Masha Titievsky is a prime example of this delicate balance of work and aspiration. Though
she works in retail twenty hours a week at Lacoste, the womenswear designer still makes time to
work in the incubator most days. “I knew eventually I wanted to started a line, but I didn’t think that
I would want to start it this soon until I entered the incubator,” she says. “Most of my life is here, and
when I’m not here, I think about what I should be doing here.”
“THE FASHION INDUSTRY
IS NOT LIMITED TO JUST THE
DESIGNERS, IT ENCOMPASSES
FAR MORE: THE RETAILERS,
THOSE WHO WORK IN RETAILERS;
THE BEAUTY INDUSTRY IN ITS
ENTIRETY; AND MORE. WE NEED
TO COLLABORATE. WE NEED TO
LIFT UP OUR INDUSTRY.”
By the end of this October, Titievsky, who is in her second year at the incubator, will have produced a full collection, one that she hopes will attract buyers
and local boutique owners.
But for those like Conner Writt, a first year, this presentation is more out of
reach—at least, for the time being. Writt just graduated from Indiana University’s
Kelley School of Business in 2015 and, prior to discovering the incubator, was at a
loss at how to enter the industry without compromising his intrinsic design sensibilities. It wasn’t that he lacked experience; he started designing sneakers in high
school, a passion that soon led him to collaborate on a line with Converse at just
21 years old. But, when offered a design position at Macy’s after interning at their
corporate headquarters, he turned it down. It just didn’t feel right. “I always wanted
to have the opportunity to create my own line,” he says. “I truly don’t think that I
would’ve been able to get that opportunity this soon if it weren’t for the incubator.”

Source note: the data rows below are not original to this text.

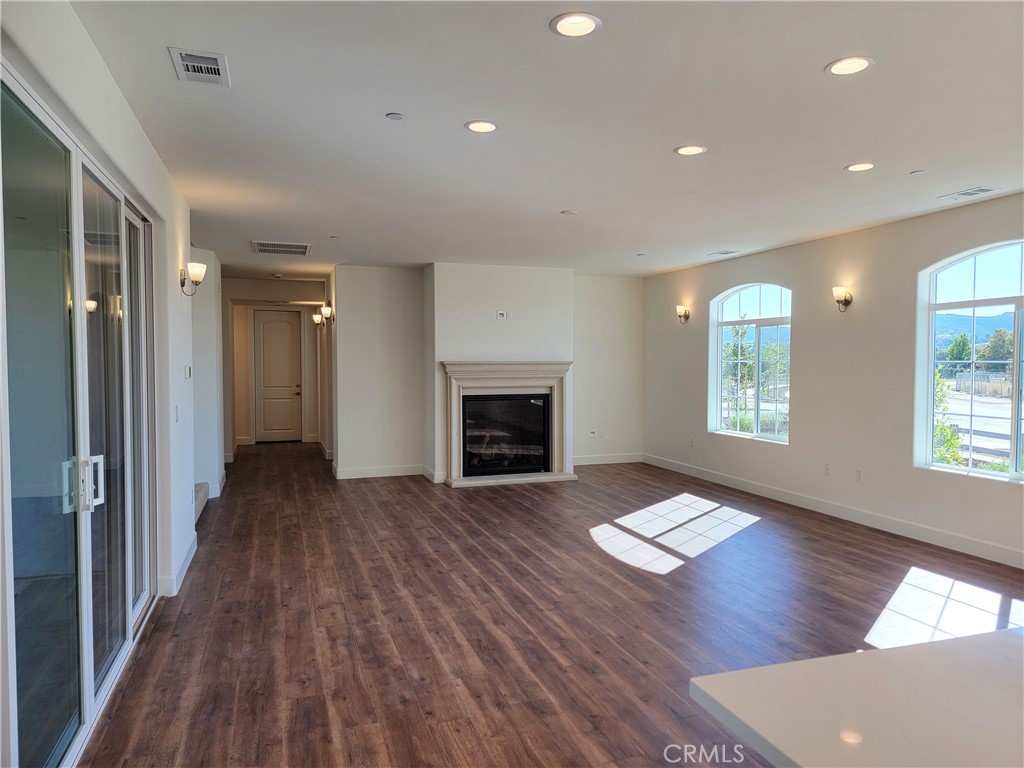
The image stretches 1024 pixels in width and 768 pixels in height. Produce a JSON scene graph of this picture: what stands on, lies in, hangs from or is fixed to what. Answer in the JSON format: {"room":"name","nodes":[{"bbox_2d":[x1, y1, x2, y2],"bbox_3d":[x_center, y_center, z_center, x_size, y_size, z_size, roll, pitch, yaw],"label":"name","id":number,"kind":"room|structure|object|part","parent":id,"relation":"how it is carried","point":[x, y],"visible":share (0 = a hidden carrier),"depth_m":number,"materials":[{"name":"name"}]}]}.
{"room":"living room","nodes":[
{"label":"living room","id":0,"kind":"room"},
{"bbox_2d":[0,0,204,767],"bbox_3d":[-1.575,0.032,2.271,0.188,2.829,8.580,-1,2,-19],"label":"left wall","id":1,"kind":"structure","parent":0,"point":[134,130],"depth_m":3.99,"materials":[{"name":"white paint"}]},
{"bbox_2d":[0,66,153,767],"bbox_3d":[-1.849,0.233,3.025,0.124,2.397,2.362,-1,2,-19],"label":"sliding glass door","id":2,"kind":"structure","parent":1,"relation":"in","point":[100,313],"depth_m":2.68,"materials":[{"name":"clear glass"}]},
{"bbox_3d":[-1.774,0.419,2.881,0.125,0.219,0.111,-1,2,-19],"label":"door handles","id":3,"kind":"part","parent":2,"relation":"part of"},
{"bbox_2d":[174,405,179,422],"bbox_3d":[-2.249,0.203,4.616,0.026,0.123,0.078,-1,2,-19],"label":"light switch","id":4,"kind":"object","parent":1,"relation":"attached to","point":[177,416],"visible":0.98,"depth_m":4.60,"materials":[{"name":"white plastic"}]},
{"bbox_2d":[157,535,197,598],"bbox_3d":[-2.333,1.280,4.895,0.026,0.130,1.845,-1,2,-19],"label":"baseboard","id":5,"kind":"structure","parent":1,"relation":"attached to","point":[183,573],"depth_m":4.68,"materials":[{"name":"white paint"}]},
{"bbox_2d":[185,365,191,378],"bbox_3d":[-2.458,-0.091,5.223,0.027,0.112,0.125,-1,2,-19],"label":"thermostat","id":6,"kind":"object","parent":1,"relation":"attached to","point":[187,371],"visible":0.98,"depth_m":5.19,"materials":[{"name":"white"}]},
{"bbox_2d":[179,261,206,295],"bbox_3d":[-2.359,-0.767,5.093,0.196,0.251,0.166,-1,2,-19],"label":"wall sconce","id":7,"kind":"object","parent":1,"relation":"attached to","point":[183,282],"visible":0.99,"depth_m":5.06,"materials":[{"name":"metal"}]},
{"bbox_2d":[189,247,224,500],"bbox_3d":[-3.772,-0.127,7.910,0.742,2.719,1.937,-1,2,-19],"label":"hallway wall","id":8,"kind":"structure","parent":0,"point":[208,254],"depth_m":7.48,"materials":[{"name":"white paint"}]},
{"bbox_2d":[206,469,226,497],"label":"baseboard","id":9,"kind":"structure","parent":8,"relation":"attached to","point":[219,491],"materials":[{"name":"white paint"}]},
{"bbox_2d":[222,277,325,450],"bbox_3d":[-3.872,-0.225,11.208,2.434,2.708,0.332,-1,2,-19],"label":"hallway end wall","id":10,"kind":"structure","parent":0,"point":[244,424],"depth_m":11.02,"materials":[{"name":"beige paint"}]},
{"bbox_2d":[254,309,301,443],"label":"hallway door","id":11,"kind":"structure","parent":10,"relation":"in","point":[285,328],"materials":[{"name":"white paint"}]},
{"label":"handle","id":12,"kind":"part","parent":11,"relation":"part of","materials":[{"name":"metal"}]},
{"bbox_2d":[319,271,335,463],"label":"hallway right wall","id":13,"kind":"structure","parent":0,"point":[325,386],"depth_m":10.13,"materials":[{"name":"beige paint"}]},
{"bbox_2d":[311,311,322,326],"bbox_3d":[-3.204,-1.044,11.250,0.181,0.246,0.185,-1,2,-19],"label":"wall sconce","id":14,"kind":"object","parent":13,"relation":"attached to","point":[316,319],"visible":0.91,"depth_m":11.20,"materials":[{"name":"metal"}]},
{"bbox_2d":[319,304,333,324],"bbox_3d":[-2.586,-0.958,9.586,0.194,0.272,0.145,-1,2,-19],"label":"wall sconce","id":15,"kind":"object","parent":13,"relation":"attached to","point":[325,310],"visible":0.99,"depth_m":9.55,"materials":[{"name":"metal"}]},
{"bbox_2d":[334,262,639,483],"bbox_3d":[-0.096,-0.160,9.474,4.572,2.762,0.417,-1,2,-19],"label":"fireplace wall","id":16,"kind":"structure","parent":0,"point":[639,291],"depth_m":9.01,"materials":[{"name":"white paint"}]},
{"bbox_2d":[331,464,429,479],"bbox_3d":[-1.730,1.152,8.992,1.155,0.128,0.017,-1,2,-19],"label":"baseboard","id":17,"kind":"structure","parent":16,"relation":"attached to","point":[359,472],"depth_m":8.97,"materials":[{"name":"white paint"}]},
{"bbox_2d":[393,437,400,446],"bbox_3d":[-1.457,0.748,8.735,0.077,0.125,0.018,-1,2,-19],"label":"wall socket","id":18,"kind":"object","parent":16,"relation":"attached to","point":[397,442],"visible":1,"depth_m":8.73,"materials":[{"name":"white plastic"}]},
{"bbox_2d":[438,360,575,486],"bbox_3d":[-0.096,0.471,8.816,1.844,1.486,0.659,-1,2,-19],"label":"fireplace","id":19,"kind":"object","parent":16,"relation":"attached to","point":[450,366],"visible":0.98,"depth_m":8.74,"materials":[{"name":"white stone"}]},
{"bbox_2d":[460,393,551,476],"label":"firebox","id":20,"kind":"object","parent":19,"relation":"in","point":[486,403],"visible":0.82,"depth_m":8.74,"materials":[{"name":"black glass"}]},
{"bbox_2d":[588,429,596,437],"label":"wall socket","id":21,"kind":"object","parent":16,"relation":"attached to","point":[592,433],"visible":1,"depth_m":9.46,"materials":[{"name":"white plastic"}]},
{"bbox_2d":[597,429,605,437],"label":"wall socket","id":22,"kind":"object","parent":16,"relation":"attached to","point":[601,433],"visible":0.99,"depth_m":9.56,"materials":[{"name":"white plastic"}]},
{"bbox_2d":[572,453,642,465],"bbox_3d":[1.256,1.102,9.951,1.487,0.126,0.015,-1,2,-19],"label":"baseboard","id":23,"kind":"structure","parent":16,"relation":"attached to","point":[620,461],"depth_m":9.99,"materials":[{"name":"white paint"}]},
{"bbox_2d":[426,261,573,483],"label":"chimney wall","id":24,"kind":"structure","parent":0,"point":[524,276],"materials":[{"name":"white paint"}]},
{"bbox_2d":[496,310,510,319],"bbox_3d":[-0.095,-0.842,8.383,0.175,0.121,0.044,-1,2,-19],"label":"wall outlet","id":25,"kind":"object","parent":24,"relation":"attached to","point":[499,313],"visible":0.99,"depth_m":8.38,"materials":[{"name":"white plastic"}]},
{"bbox_2d":[66,0,1023,278],"bbox_3d":[0.271,-1.474,5.506,6.277,0.122,15.575,-1,2,-19],"label":"ceiling","id":26,"kind":"structure","parent":0,"point":[832,155],"depth_m":3.54,"materials":[{"name":"white paint"}]},
{"bbox_2d":[170,46,229,86],"bbox_3d":[-1.308,-1.333,2.897,0.202,0.014,0.323,-1,2,-19],"label":"ceiling vent","id":27,"kind":"object","parent":26,"relation":"in","point":[187,63],"visible":0.99,"depth_m":2.88,"materials":[{"name":"white metal"}]},
{"bbox_2d":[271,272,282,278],"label":"smoke detector","id":28,"kind":"object","parent":26,"relation":"attached to","point":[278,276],"visible":0.99,"depth_m":9.47,"materials":[{"name":"white"}]},
{"bbox_2d":[250,240,310,255],"bbox_3d":[-2.494,-1.472,7.428,0.601,0.016,0.575,-1,2,-19],"label":"ceiling vent","id":29,"kind":"object","parent":26,"relation":"in","point":[272,248],"visible":0.99,"depth_m":7.39,"materials":[{"name":"metal"}]},
{"bbox_2d":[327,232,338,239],"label":"sprinkler head","id":30,"kind":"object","parent":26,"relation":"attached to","point":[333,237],"visible":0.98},
{"bbox_2d":[385,112,404,120],"bbox_3d":[-0.588,-1.345,3.461,0.082,0.011,0.083,-1,2,-19],"label":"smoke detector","id":31,"kind":"object","parent":26,"relation":"attached to","point":[395,117],"visible":0.98,"depth_m":3.45,"materials":[{"name":"white"}]},
{"bbox_2d":[464,120,499,133],"bbox_3d":[-0.159,-1.370,3.658,0.191,0.012,0.191,-1,2,-19],"label":"recessed light","id":32,"kind":"object","parent":26,"relation":"in","point":[490,125],"visible":0.99,"depth_m":3.66,"materials":[{"name":"white"}]},
{"bbox_2d":[560,209,578,215],"bbox_3d":[0.474,-1.418,5.706,0.149,0.020,0.151,-1,2,-19],"label":"smoke detector","id":33,"kind":"object","parent":26,"relation":"attached to","point":[567,211],"visible":0.99,"depth_m":5.67,"materials":[{"name":"white"}]},
{"bbox_2d":[550,12,601,37],"bbox_3d":[0.235,-1.336,2.554,0.193,0.014,0.193,-1,2,-19],"label":"recessed light","id":34,"kind":"object","parent":26,"relation":"in","point":[584,24],"visible":0.99,"depth_m":2.55,"materials":[{"name":"white"}]},
{"bbox_2d":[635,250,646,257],"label":"sprinkler head","id":35,"kind":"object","parent":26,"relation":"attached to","point":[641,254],"visible":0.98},
{"bbox_2d":[674,144,706,155],"bbox_3d":[1.060,-1.385,4.074,0.190,0.012,0.191,-1,2,-19],"label":"recessed light","id":36,"kind":"object","parent":26,"relation":"in","point":[698,149],"visible":0.99,"depth_m":4.07,"materials":[{"name":"white"}]},
{"bbox_2d":[708,249,737,256],"bbox_3d":[2.392,-1.481,7.763,0.209,0.015,0.347,-1,2,-19],"label":"ceiling vent","id":37,"kind":"object","parent":26,"relation":"in","point":[721,252],"visible":0.99,"depth_m":7.73,"materials":[{"name":"white metal"}]},
{"bbox_2d":[825,55,874,75],"bbox_3d":[1.430,-1.349,2.913,0.194,0.014,0.195,-1,2,-19],"label":"recessed light","id":38,"kind":"object","parent":26,"relation":"in","point":[861,63],"visible":0.99,"depth_m":2.91,"materials":[{"name":"white"}]},
{"bbox_2d":[845,161,875,171],"bbox_3d":[2.237,-1.391,4.407,0.191,0.013,0.192,-1,2,-19],"label":"recessed light","id":39,"kind":"object","parent":26,"relation":"in","point":[861,166],"visible":0.98,"depth_m":4.40,"materials":[{"name":"white"}]},
{"bbox_2d":[910,169,925,175],"bbox_3d":[2.654,-1.381,4.489,0.090,0.016,0.093,-1,2,-19],"label":"sprinkler head","id":40,"kind":"object","parent":26,"relation":"attached to","point":[916,173],"visible":0.99,"depth_m":4.47},
{"bbox_2d":[939,186,998,200],"bbox_3d":[3.326,-1.386,5.003,0.185,0.010,0.339,-1,2,-19],"label":"ceiling vent","id":41,"kind":"object","parent":26,"relation":"in","point":[982,190],"visible":0.99,"depth_m":4.99,"materials":[{"name":"white metal"}]},
{"bbox_2d":[75,442,1023,767],"bbox_3d":[0.236,1.384,5.852,6.541,0.109,16.236,-1,2,-19],"label":"floor","id":42,"kind":"structure","parent":0,"point":[308,689],"depth_m":4.10,"materials":[{"name":"brown wood"}]},
{"bbox_2d":[193,483,209,522],"label":"stair step","id":43,"kind":"structure","parent":42,"relation":"on","point":[202,489],"depth_m":6.97,"materials":[{"name":"carpet"}]},
{"bbox_2d":[687,627,1023,767],"bbox_3d":[1.351,0.559,0.686,1.644,0.058,1.767,-1,2,-19],"label":"countertop","id":44,"kind":"structure","parent":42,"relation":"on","point":[793,667],"depth_m":1.10,"materials":[{"name":"white stone"}]},
{"bbox_2d":[643,190,1023,568],"bbox_3d":[3.821,-0.021,5.057,0.182,2.742,11.167,-1,2,-19],"label":"right wall","id":45,"kind":"structure","parent":0,"point":[885,231],"depth_m":6.61,"materials":[{"name":"paint"}]},
{"bbox_2d":[676,304,690,323],"bbox_3d":[2.270,-0.925,9.183,0.186,0.252,0.149,-1,2,-19],"label":"wall sconce","id":46,"kind":"object","parent":45,"relation":"attached to","point":[679,308],"visible":0.99,"depth_m":9.15,"materials":[{"name":"metal"}]},
{"bbox_2d":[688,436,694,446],"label":"wall socket","id":47,"kind":"object","parent":45,"relation":"attached to","point":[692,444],"visible":0.99,"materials":[{"name":"white plastic"}]},
{"bbox_2d":[710,282,790,443],"bbox_3d":[2.866,-0.267,8.128,0.106,1.827,1.548,-1,2,-19],"label":"arched window","id":48,"kind":"structure","parent":45,"relation":"in","point":[755,435],"depth_m":8.19,"materials":[{"name":"glass"}]},
{"bbox_2d":[823,463,830,475],"bbox_3d":[3.049,0.829,6.647,0.010,0.118,0.072,-1,2,-19],"label":"wall socket","id":49,"kind":"object","parent":45,"relation":"attached to","point":[827,470],"visible":0.99,"depth_m":6.64,"materials":[{"name":"white plastic"}]},
{"bbox_2d":[643,453,1023,568],"bbox_3d":[3.417,1.251,5.865,0.016,0.130,8.485,-1,2,-19],"label":"baseboard","id":50,"kind":"structure","parent":45,"relation":"attached to","point":[965,541],"depth_m":6.35,"materials":[{"name":"white paint"}]},
{"bbox_2d":[832,286,852,311],"bbox_3d":[3.135,-0.804,6.535,0.186,0.250,0.146,-1,2,-19],"label":"wall sconce","id":51,"kind":"object","parent":45,"relation":"attached to","point":[846,302],"visible":0.99,"depth_m":6.50,"materials":[{"name":"metal"}]},
{"bbox_2d":[854,468,862,481],"bbox_3d":[3.181,0.836,6.298,0.009,0.117,0.073,-1,2,-19],"label":"wall socket","id":52,"kind":"object","parent":45,"relation":"attached to","point":[859,472],"visible":0.99,"depth_m":6.29,"materials":[{"name":"white plastic"}]},
{"bbox_2d":[916,239,1023,483],"bbox_3d":[3.883,-0.164,5.209,0.105,1.886,1.612,-1,2,-19],"label":"arched window","id":53,"kind":"structure","parent":45,"relation":"in","point":[974,304],"depth_m":5.59,"materials":[{"name":"glass"}]},
{"label":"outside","id":54,"kind":"structure","parent":0,"visible":0},
{"bbox_2d":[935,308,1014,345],"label":"hills","id":55,"kind":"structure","parent":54,"point":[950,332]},
{"label":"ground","id":56,"kind":"structure","parent":54,"visible":0},
{"bbox_2d":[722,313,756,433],"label":"tree","id":57,"kind":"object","parent":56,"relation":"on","point":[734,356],"visible":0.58,"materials":[{"name":"green plant"}]},
{"bbox_2d":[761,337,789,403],"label":"tree","id":58,"kind":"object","parent":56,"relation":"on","point":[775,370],"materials":[{"name":"green plant"}]},
{"bbox_2d":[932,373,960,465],"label":"tree","id":59,"kind":"object","parent":56,"relation":"on","point":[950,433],"visible":0.28,"depth_m":9.87,"materials":[{"name":"green plant"}]},
{"bbox_2d":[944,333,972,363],"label":"tree","id":60,"kind":"object","parent":56,"relation":"on","point":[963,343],"visible":0.6,"materials":[{"name":"green plant"}]},
{"bbox_2d":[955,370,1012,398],"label":"fence","id":61,"kind":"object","parent":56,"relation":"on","point":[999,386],"visible":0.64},
{"bbox_2d":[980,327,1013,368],"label":"tree","id":62,"kind":"object","parent":56,"relation":"on","point":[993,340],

Writt has an astute sense of what his future plans are. Though, if you ask
him where, exactly, his professional streetwear line will take him, he’ll answer with
a nervous grin: “All I know is that I need to be close to every aspect of the product—the manufacturers, the fabric suppliers,” he said. “And if this perfect storm
comes into the city and I can design out of Chicago, then great.”
For the sake of the city’s industry, we sure as hell hope he does.